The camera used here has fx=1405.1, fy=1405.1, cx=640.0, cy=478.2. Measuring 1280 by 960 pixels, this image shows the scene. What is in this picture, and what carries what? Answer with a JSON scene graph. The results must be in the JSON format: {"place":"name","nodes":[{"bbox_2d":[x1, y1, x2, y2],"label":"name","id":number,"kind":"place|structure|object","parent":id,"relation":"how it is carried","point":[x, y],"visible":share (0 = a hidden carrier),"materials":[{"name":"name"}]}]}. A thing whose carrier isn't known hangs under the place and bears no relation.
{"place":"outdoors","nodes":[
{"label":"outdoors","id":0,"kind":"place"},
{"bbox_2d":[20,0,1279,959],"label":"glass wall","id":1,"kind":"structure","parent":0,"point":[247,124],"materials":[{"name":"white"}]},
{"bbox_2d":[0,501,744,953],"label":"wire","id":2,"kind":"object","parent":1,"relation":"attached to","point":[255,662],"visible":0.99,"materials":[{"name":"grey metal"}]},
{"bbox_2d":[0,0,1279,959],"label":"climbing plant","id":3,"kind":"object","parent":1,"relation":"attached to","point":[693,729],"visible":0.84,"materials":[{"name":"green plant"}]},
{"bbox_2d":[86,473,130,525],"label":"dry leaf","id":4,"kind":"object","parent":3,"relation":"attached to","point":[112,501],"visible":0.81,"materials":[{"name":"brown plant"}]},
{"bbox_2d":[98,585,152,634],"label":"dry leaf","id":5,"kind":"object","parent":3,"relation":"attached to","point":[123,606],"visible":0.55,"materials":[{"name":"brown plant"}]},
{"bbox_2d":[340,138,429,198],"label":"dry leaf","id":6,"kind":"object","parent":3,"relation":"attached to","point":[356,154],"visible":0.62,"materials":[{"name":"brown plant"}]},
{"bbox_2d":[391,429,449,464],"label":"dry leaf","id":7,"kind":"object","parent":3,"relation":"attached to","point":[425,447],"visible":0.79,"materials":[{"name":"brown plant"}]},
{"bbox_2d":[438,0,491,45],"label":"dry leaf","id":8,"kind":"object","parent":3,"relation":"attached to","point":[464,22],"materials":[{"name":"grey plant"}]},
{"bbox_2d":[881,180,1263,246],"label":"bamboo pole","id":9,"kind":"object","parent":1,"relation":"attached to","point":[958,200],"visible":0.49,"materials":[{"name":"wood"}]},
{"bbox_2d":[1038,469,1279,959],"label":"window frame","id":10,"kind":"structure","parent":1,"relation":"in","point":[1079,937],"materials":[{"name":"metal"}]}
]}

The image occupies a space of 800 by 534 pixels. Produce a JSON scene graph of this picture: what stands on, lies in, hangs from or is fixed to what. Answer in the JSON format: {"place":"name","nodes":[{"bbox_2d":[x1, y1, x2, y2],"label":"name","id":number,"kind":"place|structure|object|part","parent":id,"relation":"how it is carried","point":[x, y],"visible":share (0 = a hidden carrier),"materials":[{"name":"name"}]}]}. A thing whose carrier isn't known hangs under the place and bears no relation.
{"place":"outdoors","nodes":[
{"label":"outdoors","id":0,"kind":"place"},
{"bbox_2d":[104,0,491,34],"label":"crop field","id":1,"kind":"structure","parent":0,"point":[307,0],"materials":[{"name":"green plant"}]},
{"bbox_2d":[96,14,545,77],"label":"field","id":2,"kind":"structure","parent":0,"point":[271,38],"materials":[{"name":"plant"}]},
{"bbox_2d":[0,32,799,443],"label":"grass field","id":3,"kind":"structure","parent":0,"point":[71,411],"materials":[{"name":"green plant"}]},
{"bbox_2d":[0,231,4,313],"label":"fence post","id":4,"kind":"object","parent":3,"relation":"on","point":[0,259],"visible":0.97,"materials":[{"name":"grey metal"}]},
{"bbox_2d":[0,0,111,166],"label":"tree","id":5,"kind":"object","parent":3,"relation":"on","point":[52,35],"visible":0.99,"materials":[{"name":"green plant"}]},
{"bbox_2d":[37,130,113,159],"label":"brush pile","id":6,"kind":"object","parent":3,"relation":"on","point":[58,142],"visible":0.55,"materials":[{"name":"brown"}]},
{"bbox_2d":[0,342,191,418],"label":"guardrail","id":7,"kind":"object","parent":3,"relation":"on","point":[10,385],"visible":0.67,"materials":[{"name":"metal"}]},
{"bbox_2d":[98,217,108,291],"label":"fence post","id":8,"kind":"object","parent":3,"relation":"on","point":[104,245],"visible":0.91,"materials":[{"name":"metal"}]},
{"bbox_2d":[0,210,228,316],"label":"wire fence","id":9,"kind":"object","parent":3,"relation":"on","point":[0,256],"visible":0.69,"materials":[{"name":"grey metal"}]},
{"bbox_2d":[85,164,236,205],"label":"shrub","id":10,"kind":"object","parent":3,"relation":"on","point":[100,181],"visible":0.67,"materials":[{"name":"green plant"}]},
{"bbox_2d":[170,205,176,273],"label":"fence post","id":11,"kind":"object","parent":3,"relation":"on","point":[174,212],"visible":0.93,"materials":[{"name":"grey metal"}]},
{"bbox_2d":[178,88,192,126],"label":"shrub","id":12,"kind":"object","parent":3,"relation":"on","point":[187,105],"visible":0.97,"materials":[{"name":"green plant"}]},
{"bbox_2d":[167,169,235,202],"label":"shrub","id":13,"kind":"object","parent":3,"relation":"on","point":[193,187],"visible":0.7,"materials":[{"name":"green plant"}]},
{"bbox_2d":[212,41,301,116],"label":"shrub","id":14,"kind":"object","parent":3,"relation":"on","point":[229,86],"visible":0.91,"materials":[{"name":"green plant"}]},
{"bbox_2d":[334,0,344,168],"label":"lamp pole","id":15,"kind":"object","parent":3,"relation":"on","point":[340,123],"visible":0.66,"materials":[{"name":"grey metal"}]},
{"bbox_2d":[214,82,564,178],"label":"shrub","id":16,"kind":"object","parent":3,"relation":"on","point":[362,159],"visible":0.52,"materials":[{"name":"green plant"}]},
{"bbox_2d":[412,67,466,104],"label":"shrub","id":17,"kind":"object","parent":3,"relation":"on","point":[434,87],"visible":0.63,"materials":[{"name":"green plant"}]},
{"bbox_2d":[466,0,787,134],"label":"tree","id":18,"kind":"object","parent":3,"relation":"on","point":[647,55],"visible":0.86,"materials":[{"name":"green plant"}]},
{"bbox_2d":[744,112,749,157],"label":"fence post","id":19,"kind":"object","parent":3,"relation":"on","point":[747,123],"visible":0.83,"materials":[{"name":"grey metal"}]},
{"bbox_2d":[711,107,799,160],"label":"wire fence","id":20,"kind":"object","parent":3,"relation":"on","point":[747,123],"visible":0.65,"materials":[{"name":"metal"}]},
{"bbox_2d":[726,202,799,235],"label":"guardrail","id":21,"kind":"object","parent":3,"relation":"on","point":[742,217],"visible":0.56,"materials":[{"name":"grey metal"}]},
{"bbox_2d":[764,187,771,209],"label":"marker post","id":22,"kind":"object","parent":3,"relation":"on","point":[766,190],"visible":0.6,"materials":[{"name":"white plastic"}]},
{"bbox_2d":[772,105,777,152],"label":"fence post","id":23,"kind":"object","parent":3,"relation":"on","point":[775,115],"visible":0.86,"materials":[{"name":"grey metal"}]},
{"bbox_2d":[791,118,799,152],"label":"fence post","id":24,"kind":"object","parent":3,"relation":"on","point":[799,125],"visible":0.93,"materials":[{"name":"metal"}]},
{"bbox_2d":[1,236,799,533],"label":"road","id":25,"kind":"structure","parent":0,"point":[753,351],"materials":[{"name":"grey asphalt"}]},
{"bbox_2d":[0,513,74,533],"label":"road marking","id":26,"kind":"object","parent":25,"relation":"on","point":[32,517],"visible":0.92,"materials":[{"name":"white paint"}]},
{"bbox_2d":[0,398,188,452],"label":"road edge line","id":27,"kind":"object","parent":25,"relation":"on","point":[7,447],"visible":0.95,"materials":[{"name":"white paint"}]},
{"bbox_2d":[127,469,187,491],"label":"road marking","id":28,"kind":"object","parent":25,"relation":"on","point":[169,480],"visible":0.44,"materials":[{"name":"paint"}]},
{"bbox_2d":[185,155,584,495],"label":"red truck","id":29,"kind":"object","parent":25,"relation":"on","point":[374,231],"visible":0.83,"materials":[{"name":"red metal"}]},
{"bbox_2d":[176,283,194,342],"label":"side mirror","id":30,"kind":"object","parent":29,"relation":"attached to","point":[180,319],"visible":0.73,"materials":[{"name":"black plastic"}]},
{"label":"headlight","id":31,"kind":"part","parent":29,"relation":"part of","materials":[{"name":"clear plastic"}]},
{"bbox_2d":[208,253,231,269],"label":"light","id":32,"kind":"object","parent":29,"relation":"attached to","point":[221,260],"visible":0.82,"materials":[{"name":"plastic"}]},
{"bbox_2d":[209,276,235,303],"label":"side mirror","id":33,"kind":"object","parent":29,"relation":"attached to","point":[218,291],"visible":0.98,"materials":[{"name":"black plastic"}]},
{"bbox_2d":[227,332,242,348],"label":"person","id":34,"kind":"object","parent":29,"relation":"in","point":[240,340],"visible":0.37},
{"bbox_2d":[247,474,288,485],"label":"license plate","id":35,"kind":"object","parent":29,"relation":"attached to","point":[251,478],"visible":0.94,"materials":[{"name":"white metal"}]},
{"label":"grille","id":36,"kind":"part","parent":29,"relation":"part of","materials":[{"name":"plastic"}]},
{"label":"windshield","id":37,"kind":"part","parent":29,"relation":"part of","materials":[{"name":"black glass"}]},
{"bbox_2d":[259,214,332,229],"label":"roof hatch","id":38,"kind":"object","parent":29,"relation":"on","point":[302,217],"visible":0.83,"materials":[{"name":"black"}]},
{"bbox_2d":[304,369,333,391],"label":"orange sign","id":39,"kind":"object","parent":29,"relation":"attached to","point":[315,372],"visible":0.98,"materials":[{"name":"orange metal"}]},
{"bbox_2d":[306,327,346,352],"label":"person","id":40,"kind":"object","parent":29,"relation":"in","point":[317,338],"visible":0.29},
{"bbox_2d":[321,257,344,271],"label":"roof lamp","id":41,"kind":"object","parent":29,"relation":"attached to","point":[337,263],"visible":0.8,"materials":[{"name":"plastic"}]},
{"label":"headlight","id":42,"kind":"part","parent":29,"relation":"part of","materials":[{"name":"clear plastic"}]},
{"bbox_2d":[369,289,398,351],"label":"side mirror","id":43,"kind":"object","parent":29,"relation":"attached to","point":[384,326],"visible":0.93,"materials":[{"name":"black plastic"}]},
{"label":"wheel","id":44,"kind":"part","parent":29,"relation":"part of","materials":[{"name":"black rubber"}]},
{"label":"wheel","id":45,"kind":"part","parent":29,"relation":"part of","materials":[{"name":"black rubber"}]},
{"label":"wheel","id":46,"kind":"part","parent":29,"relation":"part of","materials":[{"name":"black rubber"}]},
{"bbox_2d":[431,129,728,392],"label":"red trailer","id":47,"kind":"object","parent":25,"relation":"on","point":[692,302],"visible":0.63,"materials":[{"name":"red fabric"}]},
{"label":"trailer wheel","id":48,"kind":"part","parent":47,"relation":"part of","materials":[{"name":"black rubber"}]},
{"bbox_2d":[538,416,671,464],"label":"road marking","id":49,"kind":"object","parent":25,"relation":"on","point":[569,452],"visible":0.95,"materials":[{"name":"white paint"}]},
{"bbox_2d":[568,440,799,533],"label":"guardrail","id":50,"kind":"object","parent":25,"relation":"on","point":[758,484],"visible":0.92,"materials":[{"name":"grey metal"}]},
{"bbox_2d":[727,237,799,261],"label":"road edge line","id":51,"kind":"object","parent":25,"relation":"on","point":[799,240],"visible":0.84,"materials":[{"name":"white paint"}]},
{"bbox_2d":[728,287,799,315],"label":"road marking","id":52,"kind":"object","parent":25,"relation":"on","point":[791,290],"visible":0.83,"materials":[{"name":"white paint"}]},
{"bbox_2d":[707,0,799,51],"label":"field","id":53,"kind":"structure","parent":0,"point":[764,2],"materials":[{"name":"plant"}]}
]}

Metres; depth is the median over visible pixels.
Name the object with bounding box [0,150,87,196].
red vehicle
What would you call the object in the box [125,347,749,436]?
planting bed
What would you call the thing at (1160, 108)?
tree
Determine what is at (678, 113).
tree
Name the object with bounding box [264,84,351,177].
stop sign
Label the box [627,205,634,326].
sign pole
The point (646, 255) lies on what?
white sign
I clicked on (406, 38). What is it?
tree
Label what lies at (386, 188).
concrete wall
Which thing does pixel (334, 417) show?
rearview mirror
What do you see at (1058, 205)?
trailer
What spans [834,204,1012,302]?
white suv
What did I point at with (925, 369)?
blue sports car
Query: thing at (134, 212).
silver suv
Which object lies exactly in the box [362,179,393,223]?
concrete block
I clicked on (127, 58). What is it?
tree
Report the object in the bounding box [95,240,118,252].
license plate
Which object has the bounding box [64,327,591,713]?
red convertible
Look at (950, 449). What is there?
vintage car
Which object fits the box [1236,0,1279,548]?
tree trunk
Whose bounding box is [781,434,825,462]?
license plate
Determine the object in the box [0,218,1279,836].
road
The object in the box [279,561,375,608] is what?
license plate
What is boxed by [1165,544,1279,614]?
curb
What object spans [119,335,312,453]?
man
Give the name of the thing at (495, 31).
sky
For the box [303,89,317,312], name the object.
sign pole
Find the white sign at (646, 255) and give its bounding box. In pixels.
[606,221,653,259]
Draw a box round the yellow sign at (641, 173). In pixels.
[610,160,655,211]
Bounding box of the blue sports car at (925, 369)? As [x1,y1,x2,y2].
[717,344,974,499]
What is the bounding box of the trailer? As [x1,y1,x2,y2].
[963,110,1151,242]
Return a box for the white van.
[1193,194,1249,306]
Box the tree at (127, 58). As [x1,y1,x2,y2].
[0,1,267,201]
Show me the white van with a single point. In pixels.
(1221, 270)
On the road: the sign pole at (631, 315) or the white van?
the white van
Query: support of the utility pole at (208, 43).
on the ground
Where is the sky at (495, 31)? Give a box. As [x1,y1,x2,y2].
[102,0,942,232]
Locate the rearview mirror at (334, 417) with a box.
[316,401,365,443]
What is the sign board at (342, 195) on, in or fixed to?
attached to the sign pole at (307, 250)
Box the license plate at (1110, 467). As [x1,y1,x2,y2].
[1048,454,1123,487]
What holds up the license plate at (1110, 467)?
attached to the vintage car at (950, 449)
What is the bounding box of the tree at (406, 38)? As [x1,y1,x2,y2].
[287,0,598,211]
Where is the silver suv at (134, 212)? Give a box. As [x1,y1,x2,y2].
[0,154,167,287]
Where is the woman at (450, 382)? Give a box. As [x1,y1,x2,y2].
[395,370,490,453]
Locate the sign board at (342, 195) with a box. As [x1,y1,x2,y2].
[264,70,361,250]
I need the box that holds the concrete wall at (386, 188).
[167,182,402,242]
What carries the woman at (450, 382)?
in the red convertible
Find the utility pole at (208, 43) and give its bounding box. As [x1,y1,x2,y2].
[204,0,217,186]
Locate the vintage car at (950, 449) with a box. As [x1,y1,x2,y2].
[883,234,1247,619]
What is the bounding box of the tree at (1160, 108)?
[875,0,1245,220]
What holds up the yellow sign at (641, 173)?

▸ **Task objective**
After locating the line with "Find the utility" in the records above, please set down that line and all later ones exactly, and no other line.

▸ **Written solution**
Find the utility pole at (208, 43) and give its bounding box. As [x1,y1,x2,y2].
[204,0,217,186]
Locate the vintage car at (950, 449) with a box. As [x1,y1,x2,y2].
[883,234,1247,619]
What is the bounding box of the tree at (1160, 108)?
[875,0,1245,220]
What holds up the yellow sign at (641, 173)?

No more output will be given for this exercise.